YOUR INSTRUCTIONS: Every line below that holds "Estia" must be copied.

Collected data
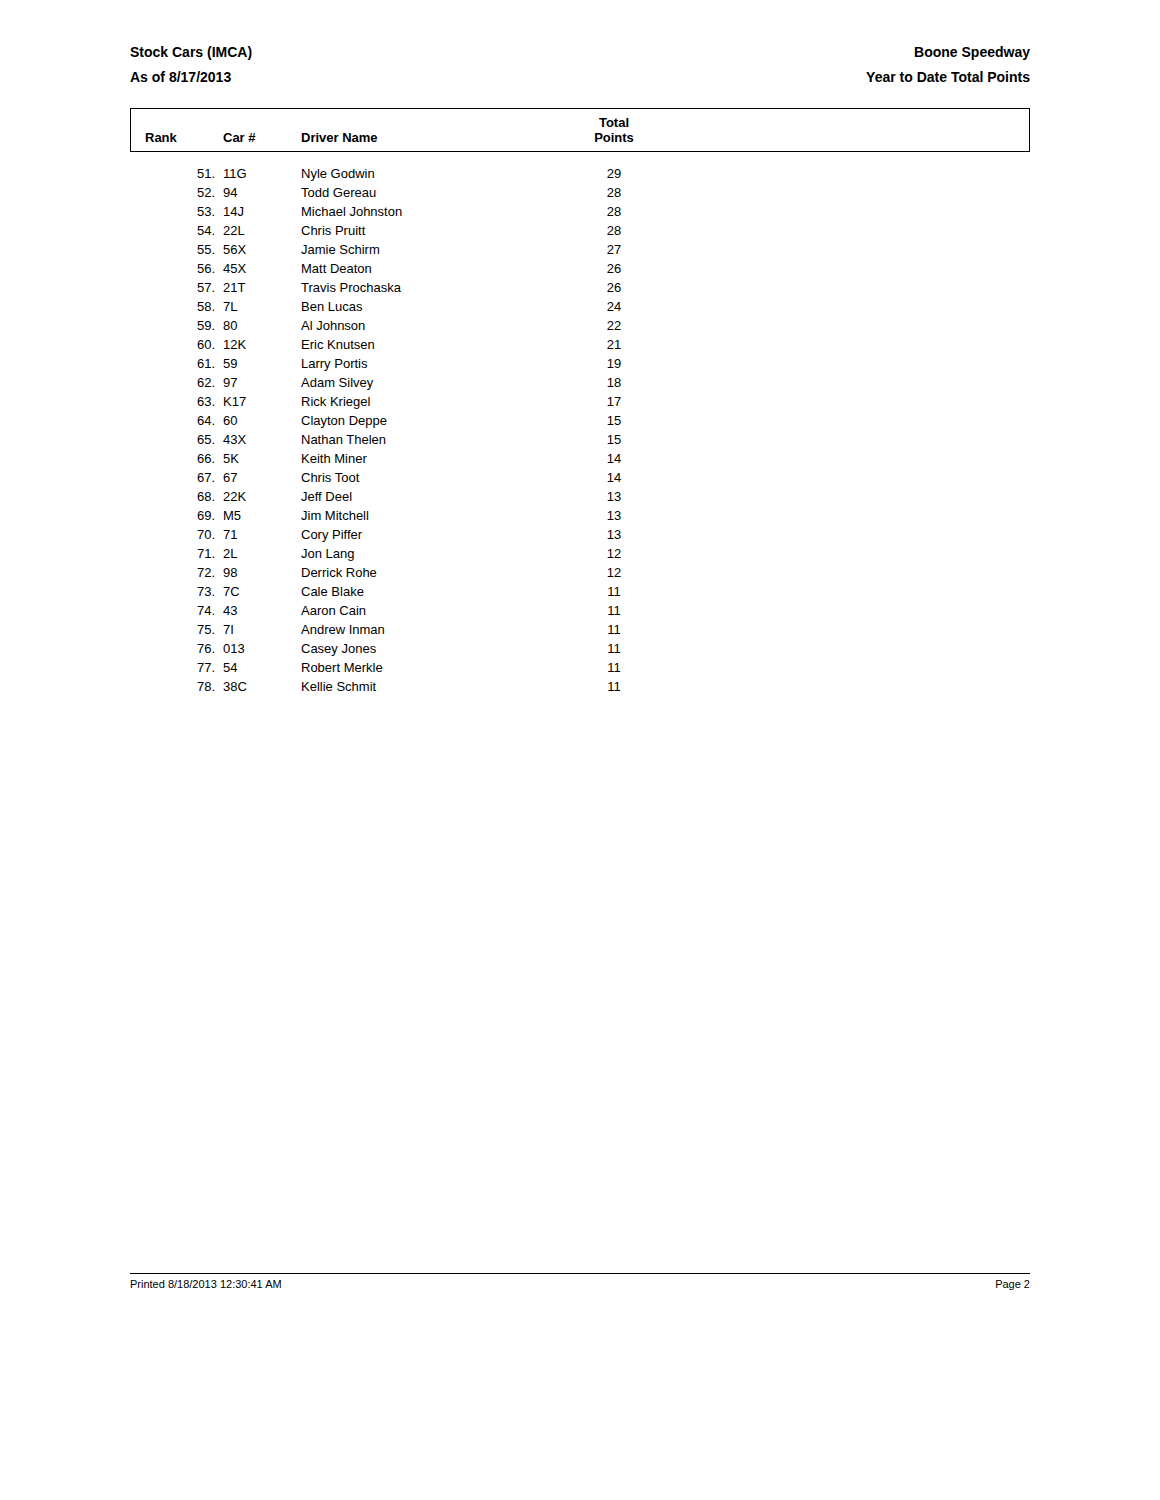Stock Cars (IMCA)
As of 8/17/2013
Boone Speedway
Year to Date Total Points
| Rank | Car # | Driver Name | Total Points | |
| --- | --- | --- | --- | --- |
| 51. | 11G | Nyle Godwin | 29 | |
| 52. | 94 | Todd Gereau | 28 | |
| 53. | 14J | Michael Johnston | 28 | |
| 54. | 22L | Chris Pruitt | 28 | |
| 55. | 56X | Jamie Schirm | 27 | |
| 56. | 45X | Matt Deaton | 26 | |
| 57. | 21T | Travis Prochaska | 26 | |
| 58. | 7L | Ben Lucas | 24 | |
| 59. | 80 | Al Johnson | 22 | |
| 60. | 12K | Eric Knutsen | 21 | |
| 61. | 59 | Larry Portis | 19 | |
| 62. | 97 | Adam Silvey | 18 | |
| 63. | K17 | Rick Kriegel | 17 | |
| 64. | 60 | Clayton Deppe | 15 | |
| 65. | 43X | Nathan Thelen | 15 | |
| 66. | 5K | Keith Miner | 14 | |
| 67. | 67 | Chris Toot | 14 | |
| 68. | 22K | Jeff Deel | 13 | |
| 69. | M5 | Jim Mitchell | 13 | |
| 70. | 71 | Cory Piffer | 13 | |
| 71. | 2L | Jon Lang | 12 | |
| 72. | 98 | Derrick Rohe | 12 | |
| 73. | 7C | Cale Blake | 11 | |
| 74. | 43 | Aaron Cain | 11 | |
| 75. | 7I | Andrew Inman | 11 | |
| 76. | 013 | Casey Jones | 11 | |
| 77. | 54 | Robert Merkle | 11 | |
| 78. | 38C | Kellie Schmit | 11 | |
Printed 8/18/2013 12:30:41 AM
Page 2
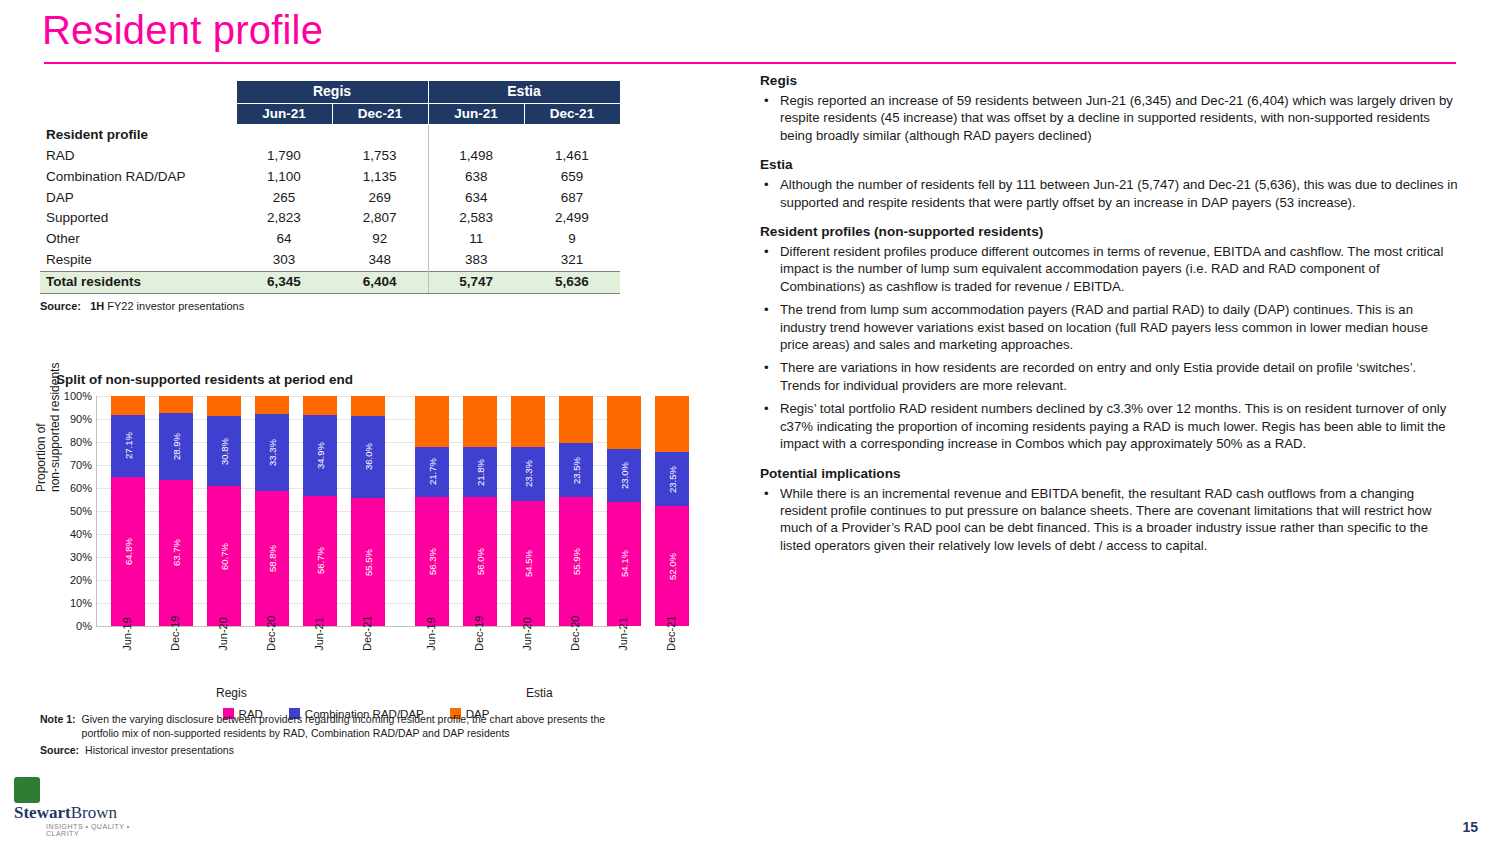Resident profile
| | Regis | Estia |
| --- | --- | --- |
| | Jun-21 | Dec-21 | Jun-21 | Dec-21 |
| Resident profile | | | | |
| RAD | 1,790 | 1,753 | 1,498 | 1,461 |
| Combination RAD/DAP | 1,100 | 1,135 | 638 | 659 |
| DAP | 265 | 269 | 634 | 687 |
| Supported | 2,823 | 2,807 | 2,583 | 2,499 |
| Other | 64 | 92 | 11 | 9 |
| Respite | 303 | 348 | 383 | 321 |
| Total residents | 6,345 | 6,404 | 5,747 | 5,636 |
Source: 1H FY22 investor presentations
Split of non-supported residents at period end
Proportion of
non-supported residents
100% 90% 80% 70% 60% 50% 40% 30% 20% 10% 0%
64.8%
27.1%
8.1%
63.7%
28.9%
7.4%
60.7%
30.8%
8.5%
58.8%
33.3%
7.9%
56.7%
34.9%
8.4%
55.5%
36.0%
8.5%
56.3%
21.7%
22.0%
56.0%
21.8%
22.2%
54.5%
23.3%
22.2%
55.9%
23.5%
20.7%
54.1%
23.0%
22.9%
52.0%
23.5%
24.5%
Jun-19 Dec-19 Jun-20 Dec-20 Jun-21 Dec-21 Jun-19 Dec-19 Jun-20 Dec-20 Jun-21 Dec-21
Regis Estia
RAD Combination RAD/DAP DAP
Note 1:
Given the varying disclosure between providers regarding incoming resident profile, the chart above presents the portfolio mix of non-supported residents by RAD, Combination RAD/DAP and DAP residents
Source:
Historical investor presentations
Regis
Regis reported an increase of 59 residents between Jun-21 (6,345) and Dec-21 (6,404) which was largely driven by respite residents (45 increase) that was offset by a decline in supported residents, with non-supported residents being broadly similar (although RAD payers declined)
Estia
Although the number of residents fell by 111 between Jun-21 (5,747) and Dec-21 (5,636), this was due to declines in supported and respite residents that were partly offset by an increase in DAP payers (53 increase).
Resident profiles (non-supported residents)
Different resident profiles produce different outcomes in terms of revenue, EBITDA and cashflow. The most critical impact is the number of lump sum equivalent accommodation payers (i.e. RAD and RAD component of Combinations) as cashflow is traded for revenue / EBITDA.
The trend from lump sum accommodation payers (RAD and partial RAD) to daily (DAP) continues. This is an industry trend however variations exist based on location (full RAD payers less common in lower median house price areas) and sales and marketing approaches.
There are variations in how residents are recorded on entry and only Estia provide detail on profile ‘switches’. Trends for individual providers are more relevant.
Regis’ total portfolio RAD resident numbers declined by c3.3% over 12 months. This is on resident turnover of only c37% indicating the proportion of incoming residents paying a RAD is much lower. Regis has been able to limit the impact with a corresponding increase in Combos which pay approximately 50% as a RAD.
Potential implications
While there is an incremental revenue and EBITDA benefit, the resultant RAD cash outflows from a changing resident profile continues to put pressure on balance sheets. There are covenant limitations that will restrict how much of a Provider’s RAD pool can be debt financed. This is a broader industry issue rather than specific to the listed operators given their relatively low levels of debt / access to capital.
Stewart Brown INSIGHTS • QUALITY • CLARITY
15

OUTPUT OF THE EXERCISE:
| | Regis | Estia |
Regis Estia
Estia
There are variations in how residents are recorded on entry and only Estia provide detail on profile ‘switches’. Trends for individual providers are more relevant.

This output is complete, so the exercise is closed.